/ 20 July 2007

DA plans to oust Prince

The Democratic Alliance is drawing up a secret 14-day programme to oust controversial Western Cape politician Truman Prince, after his successful appeal for reinstatement as Central Karoo District municipality manager.

DA provincial leader Theuns Botha refused to give details, but said the plan would be put into operation next Monday. It was drawn up to ensure ‘we get all our ducks in a row”, but Prince’s removal from office ‘will take a single hour to execute”.

Botha said if the plan failed, the DA would withdraw from its ruling coalition with Prince’s breakaway party, the Independent Civic Organisation of South Africa (Icosa), in the central Karoo municipality. But the alliance would stand in other Western Cape councils.

Prince was expelled from the ANC and fired as municipal manager last year after he was caught on camera by the SABC’s Special Assignment team trying to pick up under-age sex workers. Numerous other charges were laid against him, including theft, crimen injuria, common assault and riotous behaviour.

His return sparked a war of words between the DA and the ANC over who was to blame for the Prince saga. The ANC said its opposite number had no business granting him an appeal, while the DA accused the ANC of ‘totally screwing up” his initial disciplinary hearing.

Icosa, meanwhile, has spoken darkly of a conspiracy against Prince and said it backs him. Icosa’s Western Cape secretary, Andrew Lyon, said: ‘I’m not sure if the ANC’s problem is because he is a coloured leader of Khoisan ethnicity or if it is his vividness in creating change that threatens them. But they set out to destroy his character and image. His legal victory has been very meaningful for us.” But he was careful to assert that Icosa’s alliance with the DA was not in jeopardy.

ANC member of the Western Cape legislature Max Ozinsky said his party was ‘seeking legal advice on the issue” as it did not believe Prince was entitled to an appeal. ‘He exhausted all his rights in that regard,” he said.

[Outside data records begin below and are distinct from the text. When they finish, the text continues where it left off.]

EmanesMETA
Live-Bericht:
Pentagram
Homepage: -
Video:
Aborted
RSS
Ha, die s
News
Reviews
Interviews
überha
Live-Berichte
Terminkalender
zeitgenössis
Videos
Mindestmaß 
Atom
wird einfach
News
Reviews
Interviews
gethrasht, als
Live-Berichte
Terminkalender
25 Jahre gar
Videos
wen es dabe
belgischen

Ozinsky claimed Prince’s victory had taken place only because of the DA’s coalition agreement with Icosa in the rural areas of the Western Cape. ‘The DA promised Icosa they would save Prince and their whole relationship is based on that. The DA’s provincial leaders, Theuns Botha and Kent Morkel, stand in direct opposition to Helen Zille and Robin Carlisle on this matter.”

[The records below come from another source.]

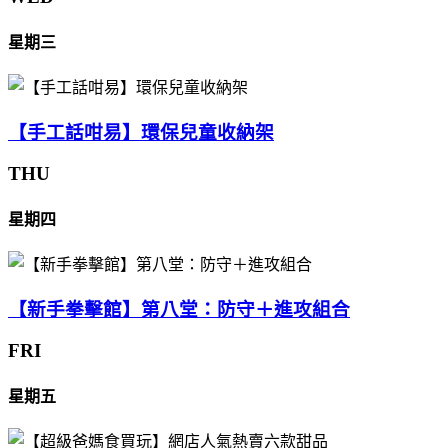
星期三
【手工話咁易】環保兒童收納架
THU
星期四
【新手拳擊館】第八堂：防守＋進攻組合
FRI
星期五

DA legislature member Carlisle said: ‘Over our dead bodies will the DA work with Truman Prince. But that doesn’t change the fact that a man found guilty by a party disciplinary process has the right to appeal. It doesn’t matter how villainous that person is.”

Carlisle said: ‘It would have been easier to hang Prince than Jack the Ripper, but the ANC screwed it up so badly. We could see it coming to us like a charging elephant. I struggled for three years to get him fired, but the ANC backed him no matter what — until the SABC footage came to light. That was impossible to defend.”

The DA’s Botha insisted that his party’s coalition with Icosa ‘exists only because Prince resigned. Now that he has been reinstated, we have met Icosa and clearly stated that we are still committed to a coalition up to 2009 and perhaps beyond that, but that we have to find a solution to the Truman Prince problem.”